(QUOTED PASSAGE)
The shaft of a pump starts from rest and has an angular acceleration of 2.00 rad/s2 for 15.0 s.
(a) At the end of this interval, what is the shaft's angular speed?
(b) What is the angle through which the shaft has turned?
2006-11-13 03:39:29 · 2 answers · asked by Alan l 1 in Science & Mathematics ➔ Physics
(a) too trivial to answer
(b) Take the average speed times the number of seconds over which it had that average speed.
2006-11-13 03:54:14 · answer #1 · answered by actuator 5 · 0⤊ 0⤋
a) w = aa t; where w = angular velocity (rad/sec), aa = angular acceleration (2 rad/sec^2), and t = time interval of acceleration (15 sec).
b) W = avg(w) t; where avg(w) = w/t; where W = the angle (rad) the shaft moved at avg(w) average angular velocity over the period (t).
(End QUOTED PASSAGE)
(DATA EXTRACT)
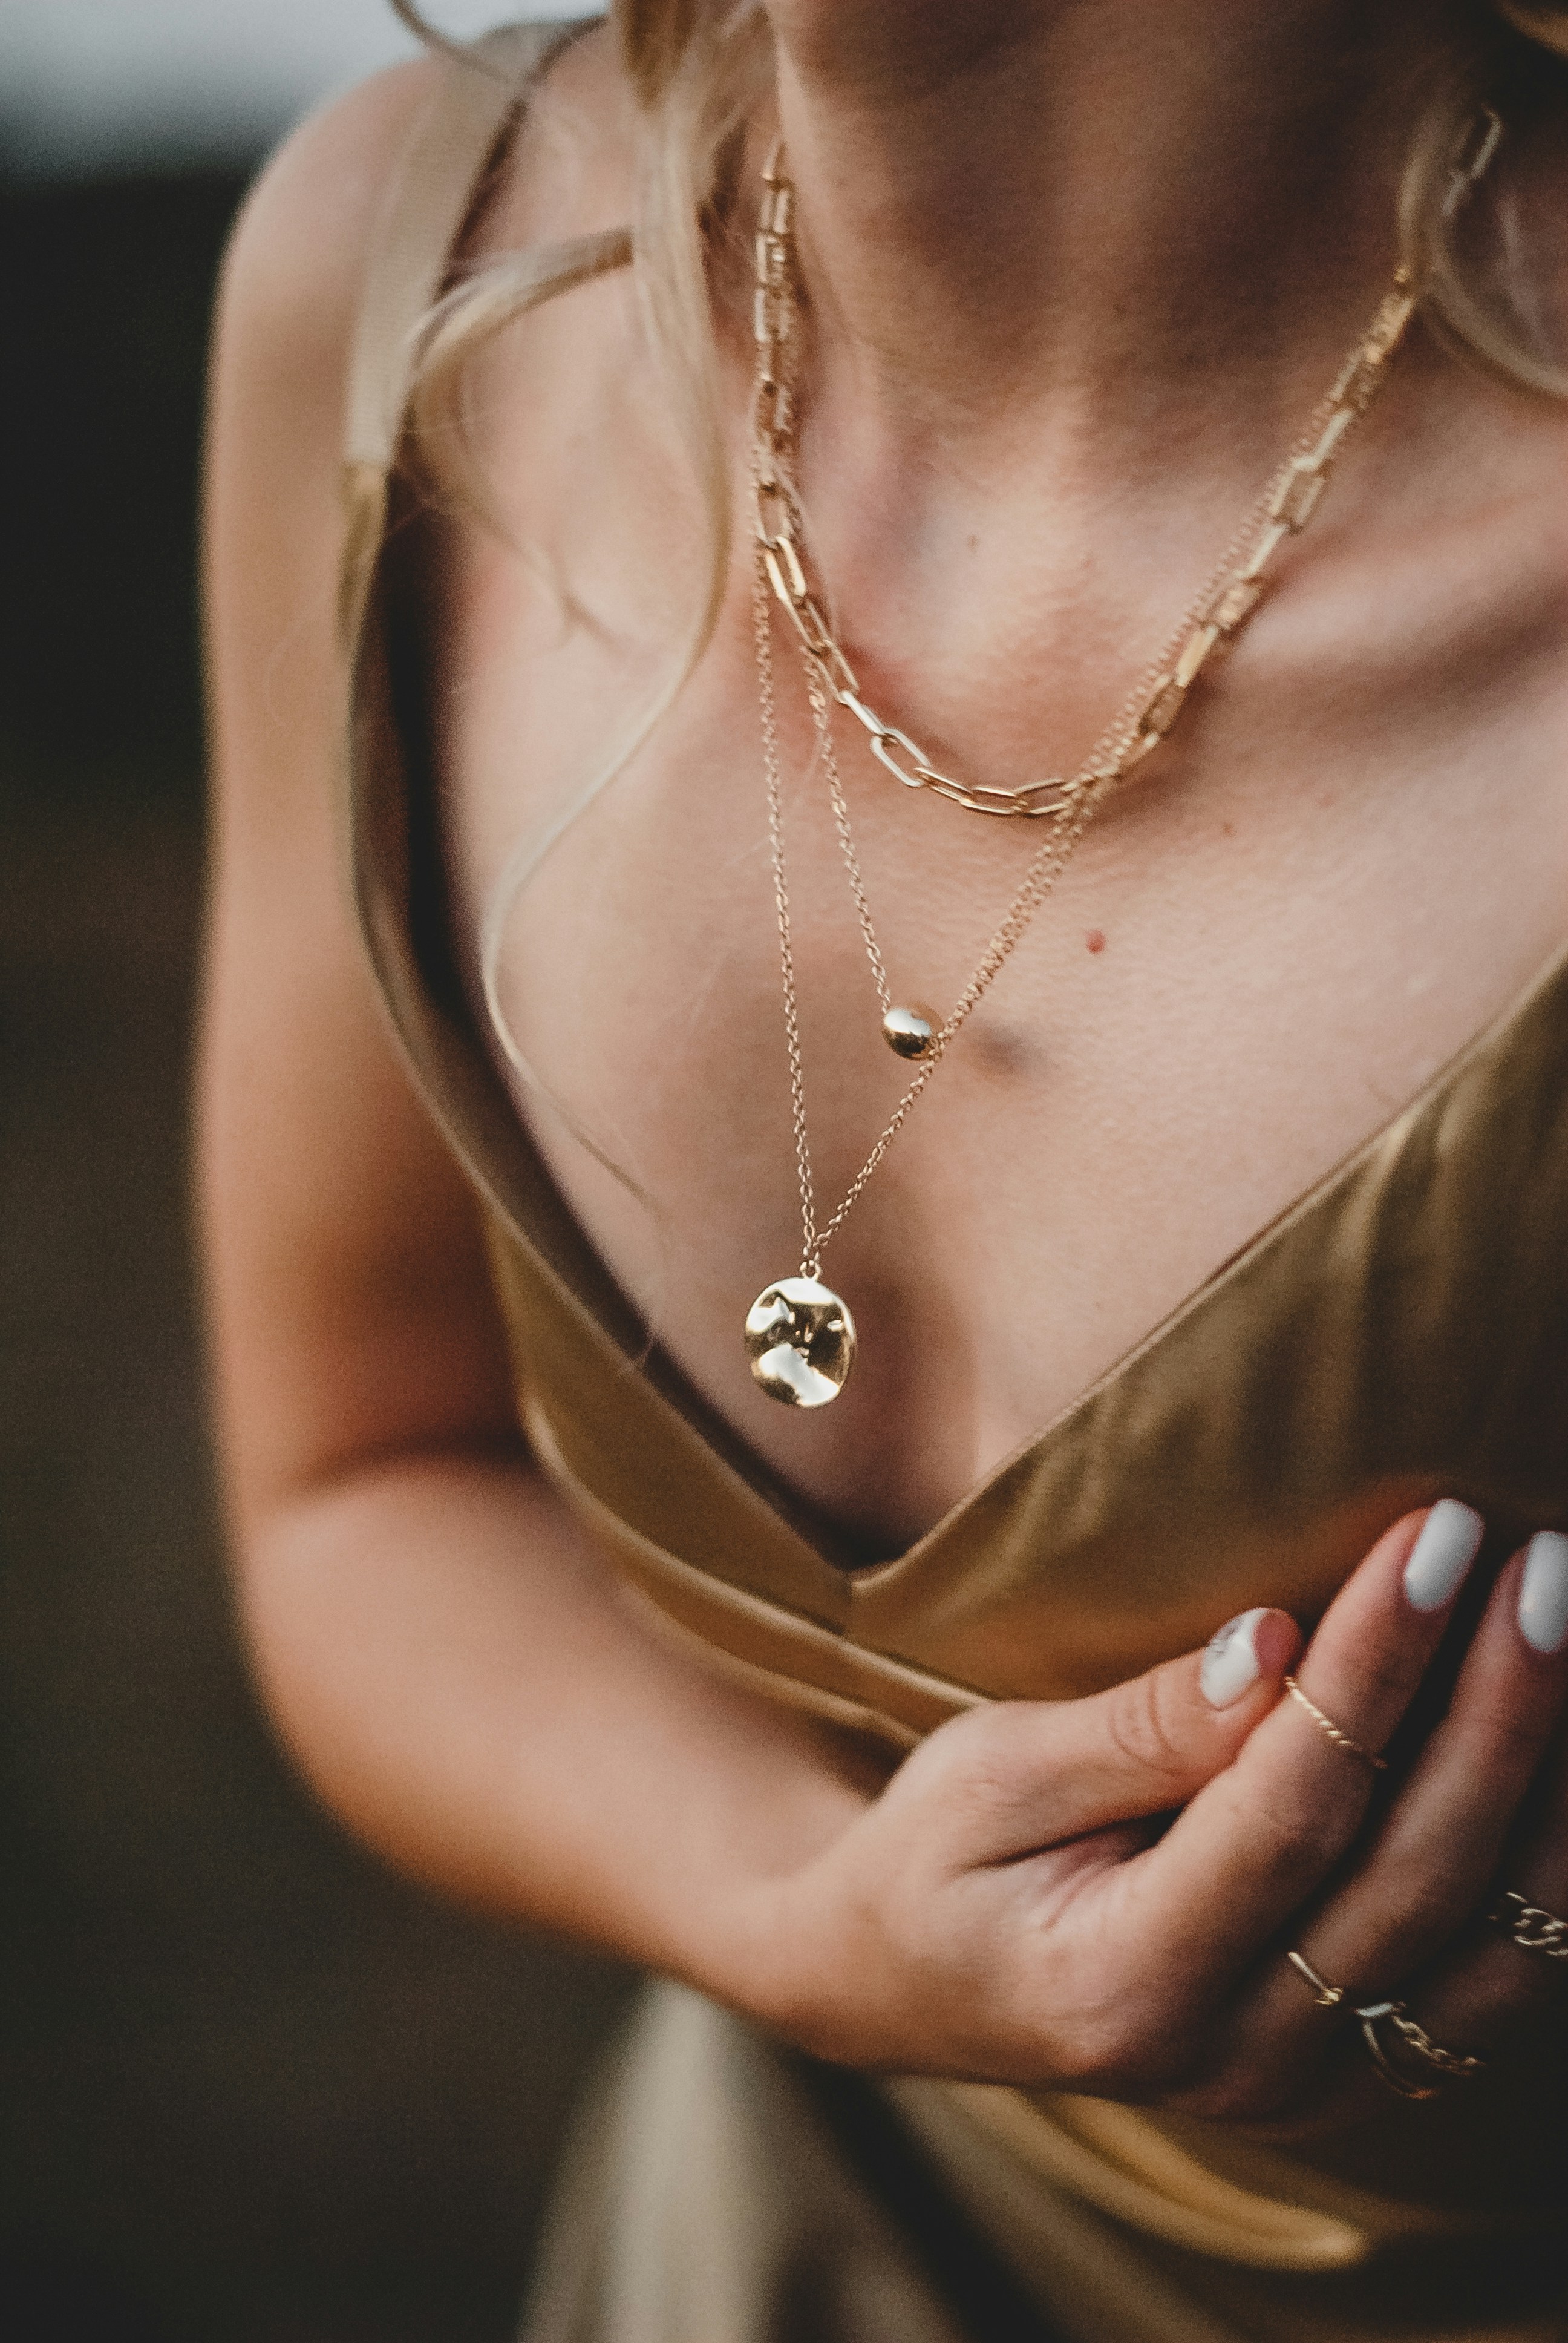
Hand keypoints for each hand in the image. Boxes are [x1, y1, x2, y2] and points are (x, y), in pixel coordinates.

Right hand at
(End DATA EXTRACT)
◆ **TASK 1**
In the pump shaft thread, how does the first answer respond to part (a)?
◆ **TASK 2**
Write out the pump shaft thread from "(a) At the end" up to and including "that average speed.".
◆ **TASK 3**
Pick up the pump shaft thread where it stops and keep writing it.

◆ **TASK OUTPUT 1**
It calls part (a) too trivial to answer.

◆ **TASK OUTPUT 2**
(a) At the end of this interval, what is the shaft's angular speed?
(b) What is the angle through which the shaft has turned?
2006-11-13 03:39:29 · 2 answers · asked by Alan l 1 in Science & Mathematics ➔ Physics
(a) too trivial to answer
(b) Take the average speed times the number of seconds over which it had that average speed.

◆ **TASK OUTPUT 3**
In terms of a circle a radian (rad) can be seen as the ratio of the length of the arc subtended by two radii to the radius of the circle. If L = C = 2 pi R; where L is the length of arc equal to the circumference (C) of the circle, then rad = C/R = 2 pi R/R by definition; so that rad = 2 pi which is equivalent to 360 degrees.
With the equations and rad definition, you can do the math.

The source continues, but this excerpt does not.